Has anyone negotiated with credit card companies?

Has anyone negotiated with credit card companies on their own for a debt settlement? I have an option coming up at the end of March to withdraw money I had put aside for my kids’ college. I hate to do this, but hate even more to be so much in debt that I can no longer make the minimum payments, and if I get out of debt, then I will be in a position to restart college savings. That means that hopefully sometime in April, I will have between $10,000 – $12,000 in cash to try to settle over $20,000 in credit card debt, between three separate companies.

Does this sound doable?

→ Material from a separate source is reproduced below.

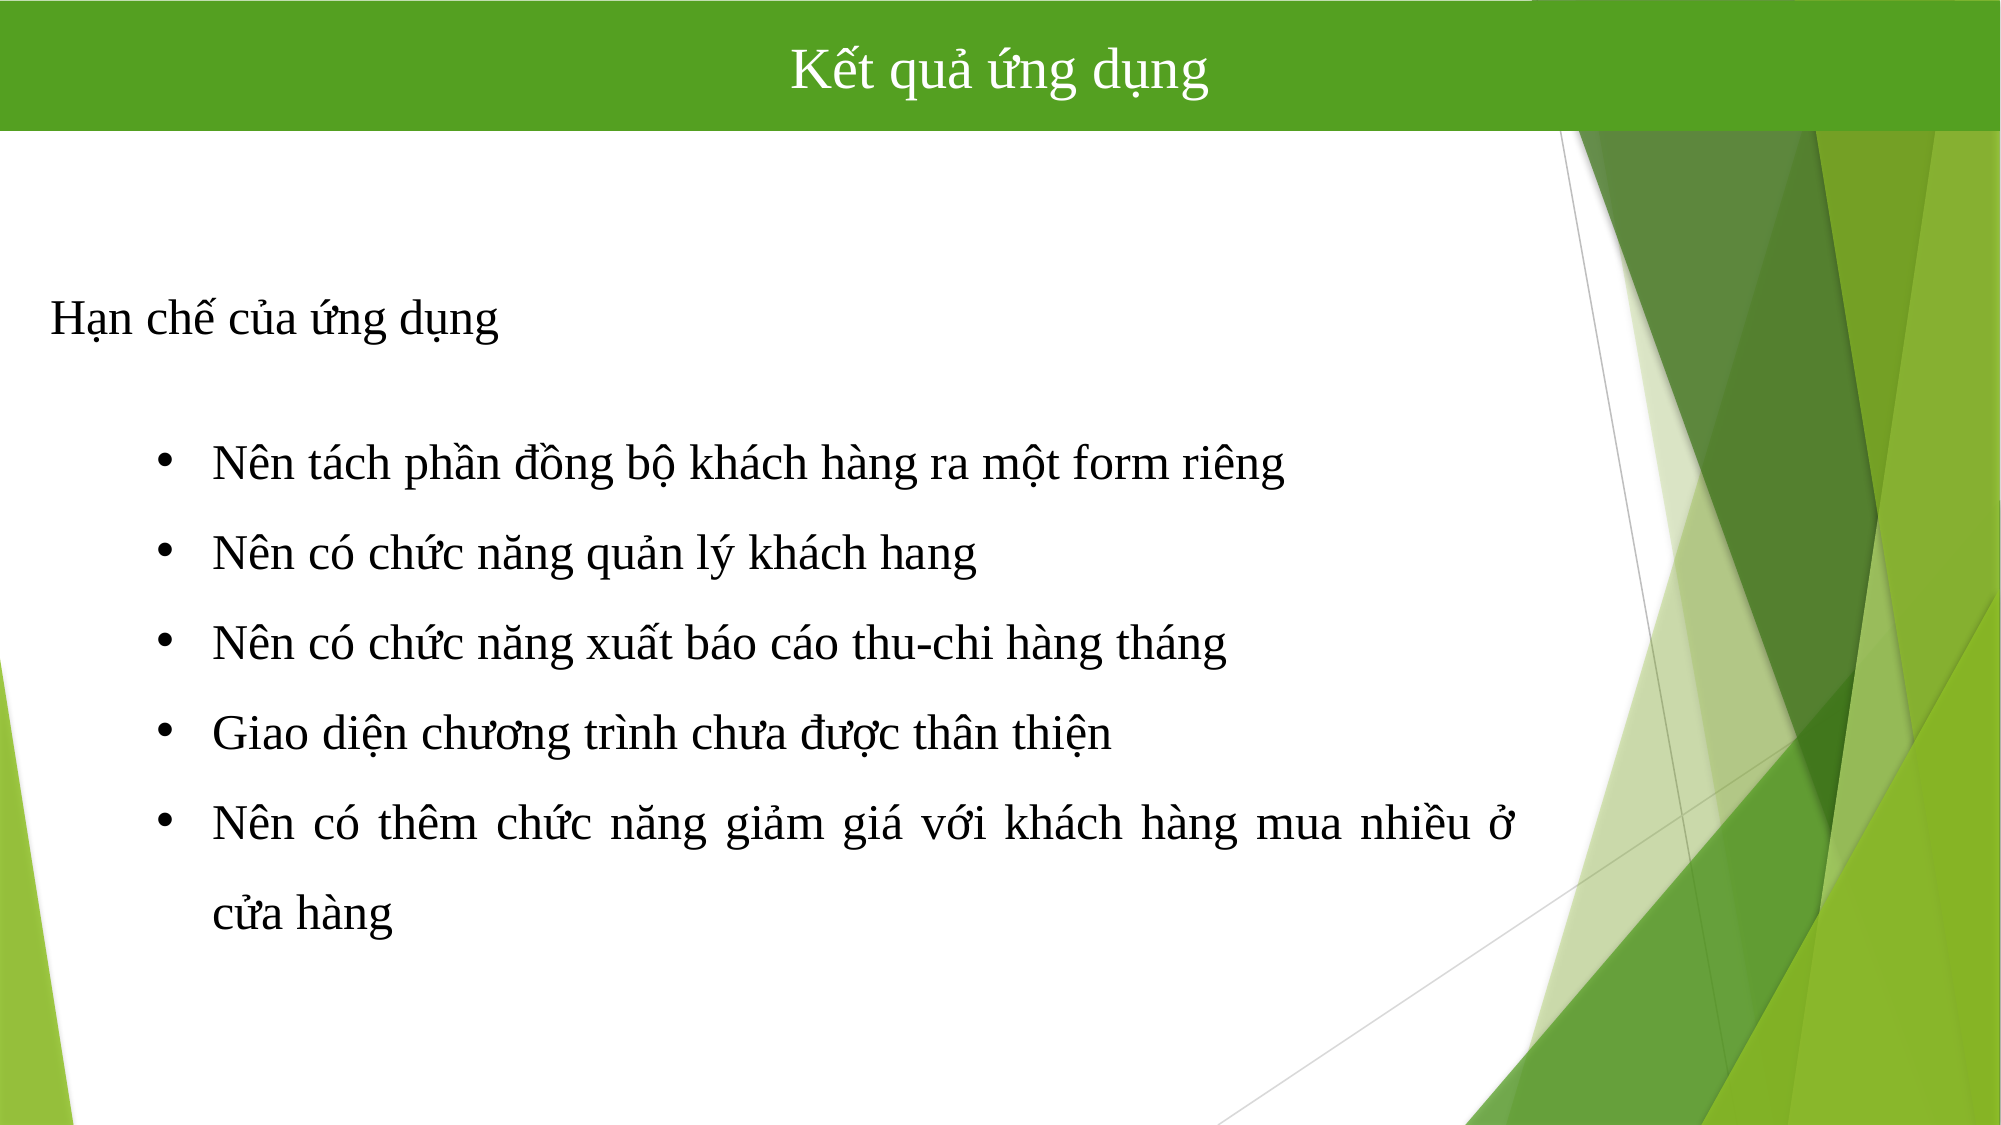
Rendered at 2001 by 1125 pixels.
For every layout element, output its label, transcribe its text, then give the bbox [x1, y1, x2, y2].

text_box Nên tách phần đồng bộ khách hàng ra một form riêng Nên có chức năng quản lý khách hang Nên có chức năng xuất báo cáo thu-chi hàng tháng Giao diện chương trình chưa được thân thiện Nên có thêm chức năng giảm giá với khách hàng mua nhiều ở cửa hàng [141, 379, 1532, 959]
text_box Kết quả ứng dụng [0, 0, 2000, 131]
text_box Hạn chế của ứng dụng [35, 277, 607, 352]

Would they settle for perhaps 40% of the balance? I’ve been unable to make minimum payments for the last 3 months or so, so I’ve been paying a smaller amount, to at least show I’m trying to pay something.

Thanks for any advice.

If you look through the archives you’ll find a lot of messages from people settling with creditors. My other half and I are in the process of doing that now and many are willing to take 30% just to get it off the books.

You can really get CC companies to take as little as 30%. Try to start around 25% and then negotiate from there. Give them a story, tell them how your dear old aunt left you just _____ amount of money and you want to send it to them to settle. :-) Either way, once they do agree to a settlement in full here are a few major things to remember.

  1. Don’t ever give them electronic access to your accounts, ever ever!!
  2. Don’t send any money until you get the agreement in writing!!
  3. Once you get the agreement, make a copy, sign and return to them with a check.
  4. Remember that forgiven debt is consider income and the CC company may send you a tax form at the end of the year and you will have to file it with your taxes. But I guess paying taxes on $15,000 is better then paying the $15,000.

One more thing I would add regarding taxability of any debt settlement. Any debt that you are relieved of that you are “insolvent” for is not taxable. See IRS Form 982 and Internal Revenue Code 108. When considering the amount of “insolvency” you can subtract from your assets your state’s exemptions. For example here in New York there is a $50,000 per person homestead exemption. Get some of Nolo’s books at the library on bankruptcy after exploring www.nolo.com and www.legalconsumer.com.